Funk Tribu, Paula Temple : quand les artistes appuient sur pause ou arrêt.
Vers un « slow touring » dans la musique électro ?
La scène électro est devenue obsédée par la vitesse, les chiffres et la visibilité permanente. Pourtant, il y certaines annonces qui résonnent comme des contretemps salutaires. Ces derniers mois, plusieurs artistes majeurs de la scène électronique ont choisi de ralentir, non pas par désamour de la musique, mais pour pouvoir continuer à en faire.

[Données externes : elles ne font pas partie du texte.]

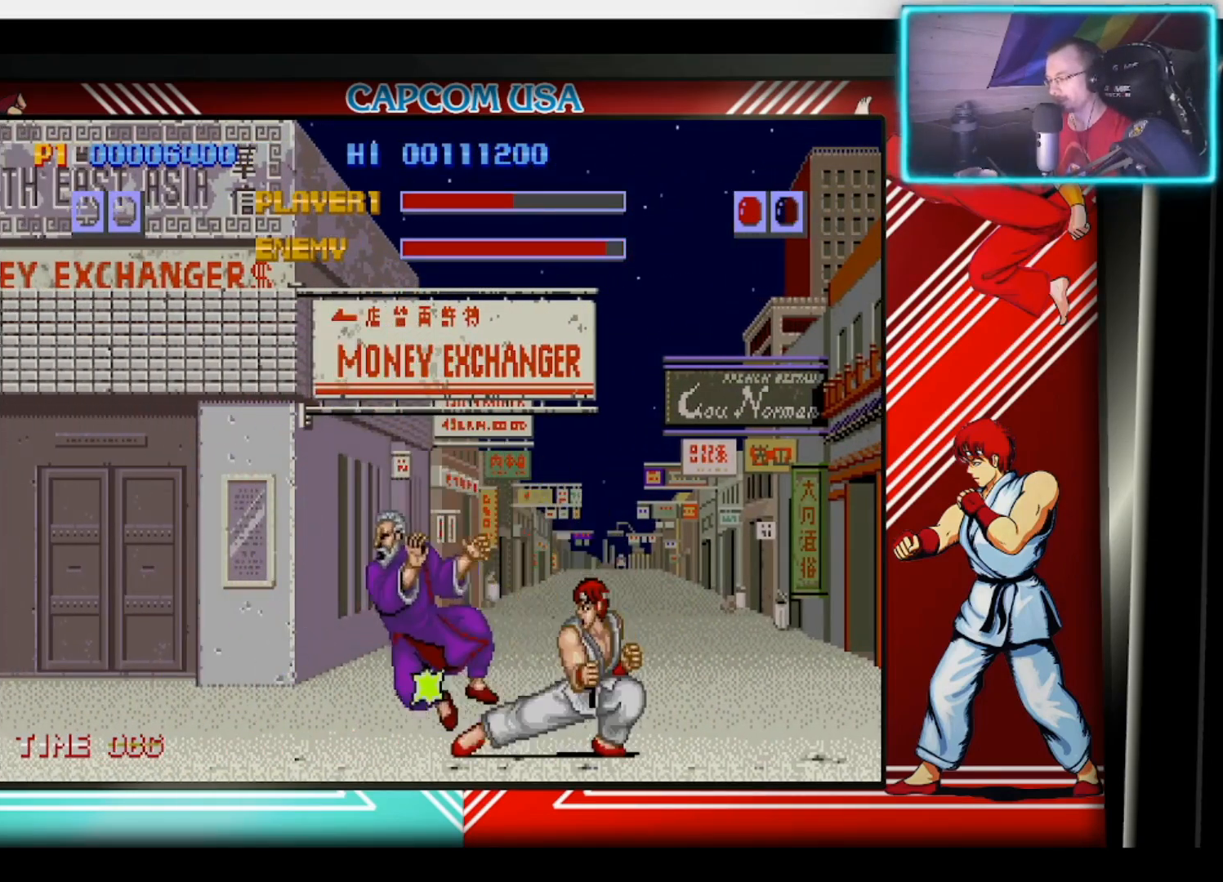
{"buttons": [], "left_stick": "right", "right_stick": "center", "events": [[50, "CIRCLE", "down"], [150, "CIRCLE", "up"], [250, "left_stick", "center"], [350, "left_stick", "right"]]}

Il est important de noter que de nombreux-ses artistes pratiquaient déjà le slow touring sans en faire de marketing, mais quand celà touche les DJs les plus bankable du moment, ça change la donne.
Dernier exemple en date : Funk Tribu.
Dans un long message adressé à son public, le producteur et DJ colombien, installé à Berlin depuis trois ans, annonce une décision rare à ce stade de sa carrière : réduire drastiquement son nombre de dates. En 2026, il passera d’environ 100 shows par an à une soixantaine maximum. Une manière, écrit-il, de « respirer », de se recentrer sur le studio, et surtout de préserver sa santé mentale.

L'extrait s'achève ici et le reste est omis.